My book says that I should write a prototype of a procedure (that hasn't any parameters) like this: void test(void);
I usually write the prototype of a procedure that hasn't any parameters like this: void test();
and it works.
What is the difference between these 2 declarations?
In C, an empty parameter list in a function declaration means that the function takes an unspecified number of arguments - in a definition, it means it takes no arguments:
void foo(); // declaration, number of arguments is unspecified
void foo() // definition, number of arguments is zero
{
...
}
A parameter list of void
in both a declaration and a definition means the function takes no arguments:
void foo( void ); // declaration, number of arguments is 0
void foo( void ) // definition, number of arguments is 0
{
...
}
So why is this the case?
Neither prototype declaration syntax nor the void
keyword were originally part of C - there was no way to specify "this function doesn't return a value" and "this function takes this many arguments of this type". In the early Cretaceous, function definitions were written as
foo( a, b, c ) // return type of int assumed
T a; // for arbitrary types T, Q, R
Q b;
R c;
{
// do something interesting with a, b, and c
}
and the corresponding declaration was simply written as
foo(); // strictly not necessary, since the compiler would assume a return type of int
C originally had no mechanism to validate the number and types of arguments in a function call against a function declaration. If you called foo
as
foo( x, y, z, oops );
the compiler couldn't tell you that you'd passed too many arguments, or that any of x
, y
, or z
were the wrong type. You wouldn't know that there was a problem until runtime.

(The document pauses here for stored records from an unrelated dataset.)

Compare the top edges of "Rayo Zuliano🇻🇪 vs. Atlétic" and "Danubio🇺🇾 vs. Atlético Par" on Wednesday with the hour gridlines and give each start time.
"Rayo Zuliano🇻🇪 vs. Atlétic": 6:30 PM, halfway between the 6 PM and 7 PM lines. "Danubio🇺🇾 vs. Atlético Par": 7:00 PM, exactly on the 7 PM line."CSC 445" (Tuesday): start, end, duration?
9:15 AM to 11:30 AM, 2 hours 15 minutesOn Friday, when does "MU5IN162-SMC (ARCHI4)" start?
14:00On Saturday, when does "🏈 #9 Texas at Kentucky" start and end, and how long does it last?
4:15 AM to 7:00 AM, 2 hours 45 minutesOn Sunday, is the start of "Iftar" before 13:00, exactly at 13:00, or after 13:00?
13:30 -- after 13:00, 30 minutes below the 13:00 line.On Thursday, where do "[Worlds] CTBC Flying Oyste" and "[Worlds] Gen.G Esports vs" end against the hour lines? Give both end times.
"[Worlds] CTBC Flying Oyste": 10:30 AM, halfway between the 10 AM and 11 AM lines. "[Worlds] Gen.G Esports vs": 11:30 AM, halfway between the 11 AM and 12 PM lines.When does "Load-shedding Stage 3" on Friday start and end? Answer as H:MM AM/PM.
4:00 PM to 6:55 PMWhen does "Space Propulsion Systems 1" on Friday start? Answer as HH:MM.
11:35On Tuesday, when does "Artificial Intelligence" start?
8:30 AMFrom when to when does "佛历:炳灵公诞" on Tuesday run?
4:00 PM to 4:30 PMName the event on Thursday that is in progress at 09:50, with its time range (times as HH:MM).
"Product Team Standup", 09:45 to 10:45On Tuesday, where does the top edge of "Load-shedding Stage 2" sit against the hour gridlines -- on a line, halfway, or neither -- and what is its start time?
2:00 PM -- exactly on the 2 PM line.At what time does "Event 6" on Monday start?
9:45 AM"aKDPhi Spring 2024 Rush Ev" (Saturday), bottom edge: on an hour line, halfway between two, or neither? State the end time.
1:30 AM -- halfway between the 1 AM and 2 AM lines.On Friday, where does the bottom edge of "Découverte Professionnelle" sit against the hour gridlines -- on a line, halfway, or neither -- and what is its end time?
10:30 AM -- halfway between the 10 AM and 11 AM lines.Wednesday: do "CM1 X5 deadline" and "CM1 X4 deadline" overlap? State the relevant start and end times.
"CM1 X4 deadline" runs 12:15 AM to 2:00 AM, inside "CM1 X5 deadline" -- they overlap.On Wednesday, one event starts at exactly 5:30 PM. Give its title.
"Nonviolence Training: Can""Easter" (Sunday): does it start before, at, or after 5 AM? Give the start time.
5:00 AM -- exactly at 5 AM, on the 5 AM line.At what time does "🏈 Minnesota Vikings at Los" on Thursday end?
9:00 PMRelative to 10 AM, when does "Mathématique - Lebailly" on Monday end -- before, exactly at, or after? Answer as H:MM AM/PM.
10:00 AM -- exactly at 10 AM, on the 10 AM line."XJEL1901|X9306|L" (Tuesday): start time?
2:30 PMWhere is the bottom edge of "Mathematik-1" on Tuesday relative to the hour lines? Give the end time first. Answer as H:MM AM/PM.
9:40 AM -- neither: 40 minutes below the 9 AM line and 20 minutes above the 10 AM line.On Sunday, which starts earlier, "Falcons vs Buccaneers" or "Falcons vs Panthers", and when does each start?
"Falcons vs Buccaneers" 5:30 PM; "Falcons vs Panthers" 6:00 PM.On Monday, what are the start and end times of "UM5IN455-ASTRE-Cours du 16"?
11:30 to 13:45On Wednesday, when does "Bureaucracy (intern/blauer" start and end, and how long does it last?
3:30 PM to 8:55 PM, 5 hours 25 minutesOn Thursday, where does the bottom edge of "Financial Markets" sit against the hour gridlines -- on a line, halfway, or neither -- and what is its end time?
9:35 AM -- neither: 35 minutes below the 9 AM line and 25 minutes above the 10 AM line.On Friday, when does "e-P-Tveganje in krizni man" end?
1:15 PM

The 1989 standard introduced the void
keyword along with function prototype syntax, so you could now specify the number and types of parameters in a function declaration, allowing the compiler to catch mismatches like the above:
void foo( T, Q, R ); // only need to specify types in a declaration
void foo( T a, Q b, R c )
{
// do something interesting with a, b, c
}
and the void
keyword as a parameter list meant that the function took no parameters:
void foo( void );
Because legacy code is forever, old-style function definitions and declarations are still supported, although implicit int
typing no longer is. That's why you can still declare a function as void foo();
, although best practice is to declare it as void foo( void );
if it takes no arguments. Otherwise, if you try to call foo
with an argument like
foo( x );
the compiler will not be able to catch the mismatch.